Posts by dermot

    Quote from marcelvanherk

    Hi,


    you can give a date range to the command. Limit the date range to make sure the command can complete in reasonable time.


    Marcel


    OK, So I would start with (in my case) "dgate --movestudy:OLDSERVER,NEWSERVER, *daterange*" ?


    What is the syntax for daterange and, incidentally, can I use the same syntax for gSERVER when getting studies from a remote server?


    thanks,


    dermot

    I have a many tens of thousands of studies on an old server that is getting a bit old and slow - and running out of diskspace.


    I have a new one ready configured and ready too go - is there a method whereby I can get the old conquest server to do a dicom push and send all the data to the new one?


    regards,


    dermot

    Quote from marcelvanherk


    I added a directory monitor to allow automatic upload of DICOM and zip files. Together with the "submit" command this would allow efficient automatic sftp forwarding of large amounts of DICOM data between conquest servers.

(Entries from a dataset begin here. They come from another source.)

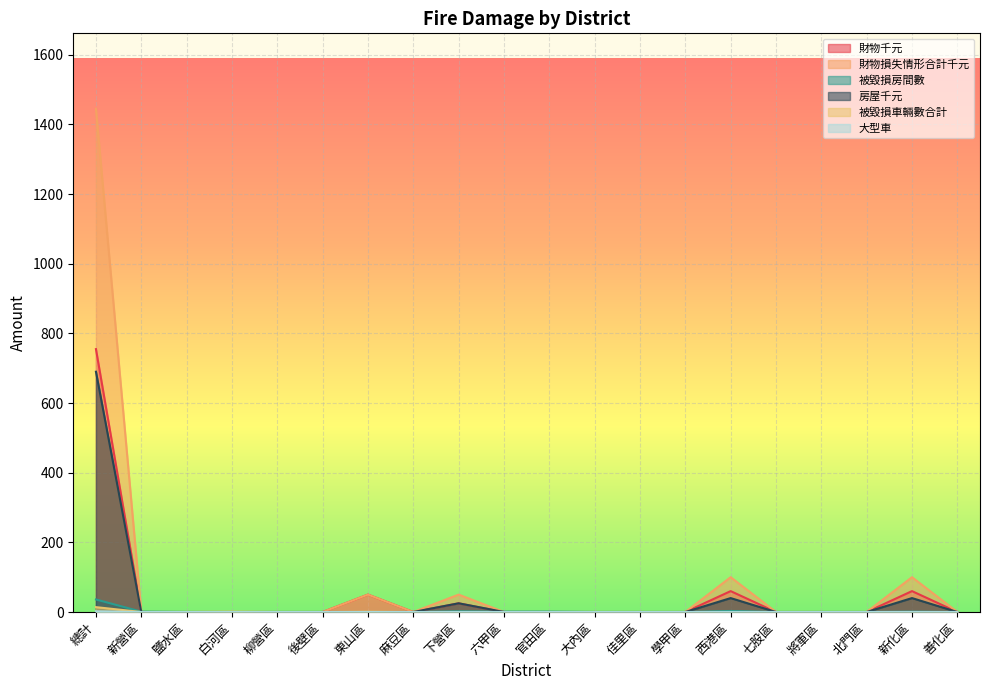

What is the spread (max minus min) of values at 六甲區?

1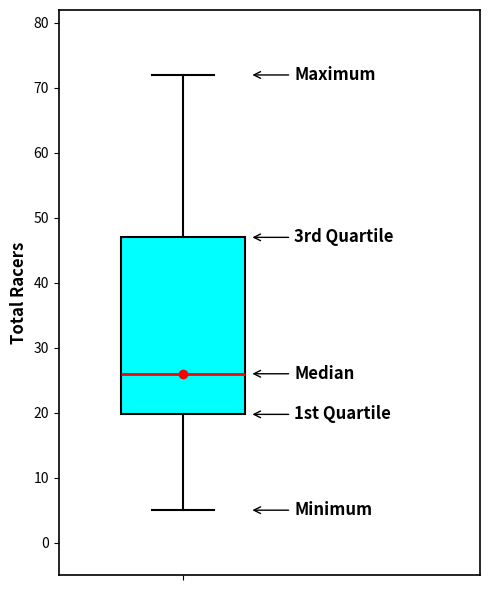

Where does the median line of the box sit on the y-axis? The values are not printed on the chart, so give them approximately, as read against the axis.

26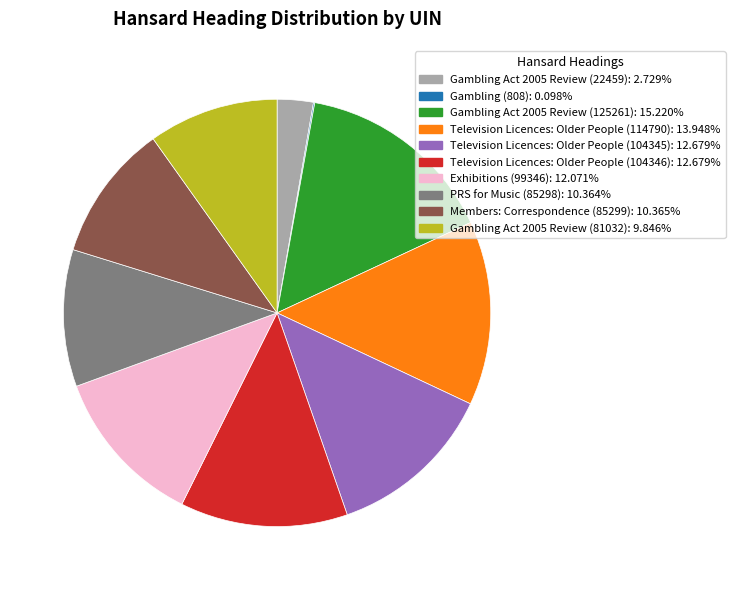

What is the ratio of the value at Television Licences: Older People (104345) to the value at Exhibitions (99346)?

1.1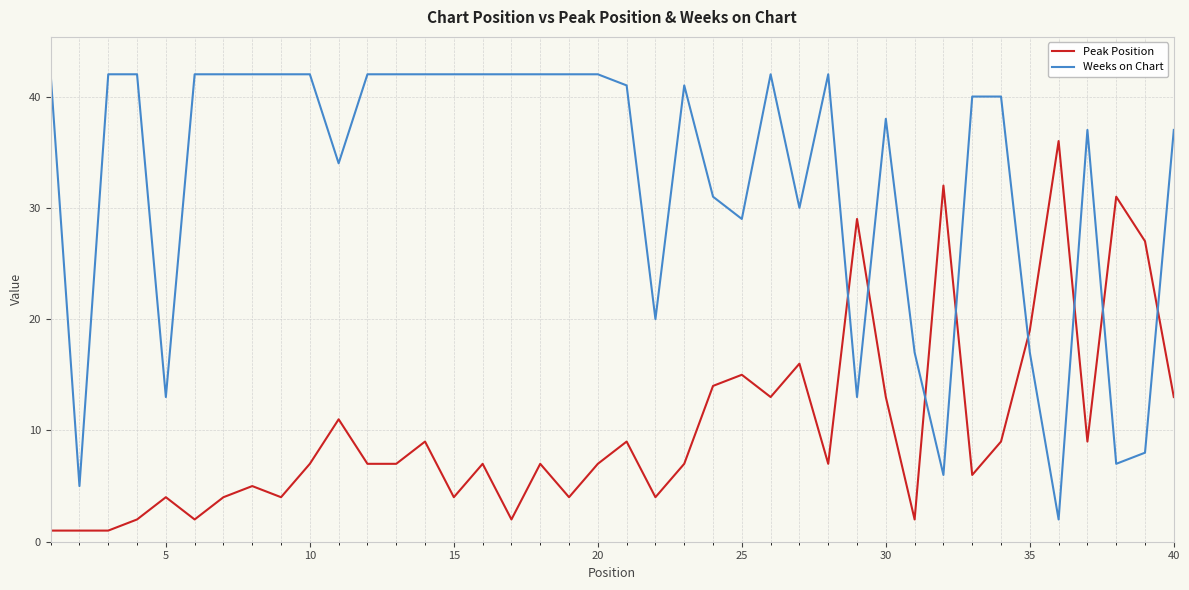

True or false: Peak Position and Weeks on Chart cross at least once.

True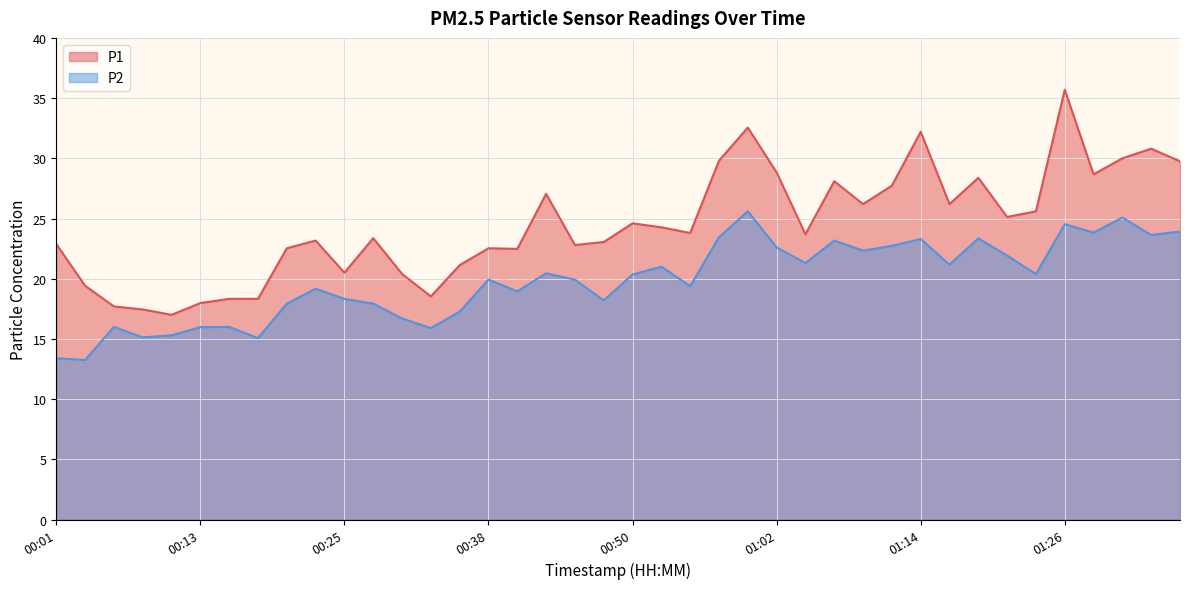

What is the maximum value for P1?

35.7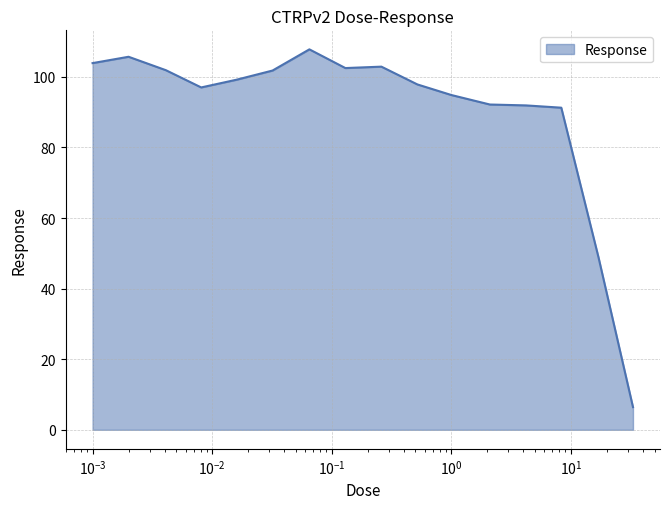

What is the smallest value displayed?

6.4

    Very interesting - I have 11TB of research data on a 1.4.15 server that is almost full and I have a new 48TB dual XEON one to replace it.


    What is the easiest method of transferring that data across my gigabit connection between the two?

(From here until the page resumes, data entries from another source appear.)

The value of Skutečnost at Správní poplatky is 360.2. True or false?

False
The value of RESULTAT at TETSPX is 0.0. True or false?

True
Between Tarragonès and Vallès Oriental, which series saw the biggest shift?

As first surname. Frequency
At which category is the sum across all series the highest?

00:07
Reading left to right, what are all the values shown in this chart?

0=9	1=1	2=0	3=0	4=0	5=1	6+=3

    And once again thanks for all the work on Conquest.


    dermot

    Thanks for the response.


    I've tried:


    .......................


    # Configuration of forwarding and/or converter programs to export DICOM slices
    ForwardAssociationLevel = SERIES
    ForwardAssociationCloseDelay = 5
    ForwardAssociationRefreshDelay = 3600
    ForwardAssociationRelease = 2
    ExportConverters = 2
    ExportModality0 = CT
    ExportConverter0 = ifnotequal "%V0010,0010[0,1]^","A"; stop; ifnotequal "%V0010,0010[0,1]^","B"; stop; forward series to server1
    ExportModality1 = CT
    ExportConverter1 = ifnotequal "%V0010,0010[0,1]^","C"; stop; ifnotequal "%V0010,0010[0,1]^","D"; stop; forward series to server2


    ForwardCollectDelay = 5
    MaximumExportRetries = 0
    MaximumDelayedFetchForwardRetries = 0


    ...................


    Although when the server reboots, it states that two export queue threads are started, no forwarding happens after a CT study arrives.


    Any thoughts?


    dermot

    I need to split up a stream of patient CTs inbound to a Conquest server so that there are, say, 4 separate destinations and Conquest forwards by looking at the first initial of the patient surname such that patients of surnames beginning A through F go to destination 1, G through L go to destination 2 &c.


    Is there an easy way to do this?


    Even if doing it alphabetically is not be the easiest way of dividing up the workload - are there any other methods that splits the traffic into more-or-less equal chunks?


    dermot

    Searching through the forum, I find that I'm not the only person having problems getting Conquest to talk to a Vitrea (just purchased) workstation; Vitrea will query Conquest, but fails to retrieve.


    Does anyone have a definitive configuration that works?


    cheers,


    dermot

    Ah yes, thanks, that's an avenue to try.


    There is obviously still a risk of images not always getting to the right place, how about filtering by series description, is that feasible?


    We could always modify the protocols on the CT so that the appropriate series include something unique in the series description (NON-PACS?). It would be a bit of work to change so many protocols, but perhaps more reliable in the long run?


    regards,


    dermot

    I've had a look through both the manual and the forum, but not found an answer to my problem - apologies if I've missed it and it has been answered already...


    Since we upgraded to 64 slice CTs, we are eating up disk space on PACS at a great rate.


    What I want to do is forward all of the incoming studies to another Conquest server with a large (12TB) array and forward only the thick slice MPRs and other recons, plus the scout, to PACS


    This way, we'll save our expensive PACS disk space but keep all of the original thin slice data for a couple of years in case we need to do further processing on it.


    I'm already using Conquest to buffer and forward studies to PACS because PACS is rather slow at receiving images (120 per minute) while the CT can send to Conquest at 1500 images per minute. This allows the CT to be freed up much faster to send to local modality workstations.


    This, alone, is already a huge advantage for us, so thanks once again to the Conquest developers.

    I've been running Conquest for several years on a dual Xeon 3GHz Win2003 server box with 2GB of ram and 2TB of RAID disk.


    I'm almost out of disk space but have aquired a new box of similar spec but with 3TB of disk.


    I've been running Conquest with the default dbase driver and response is generally good, except that startup or reinitialization is rather slow, as you would expect, with over 20 million images stored.


    Since I now have the opportunity to start over with the new server, I thought I should ask for advice on database choices; is MySQL sufficiently fast and stable? Other choices?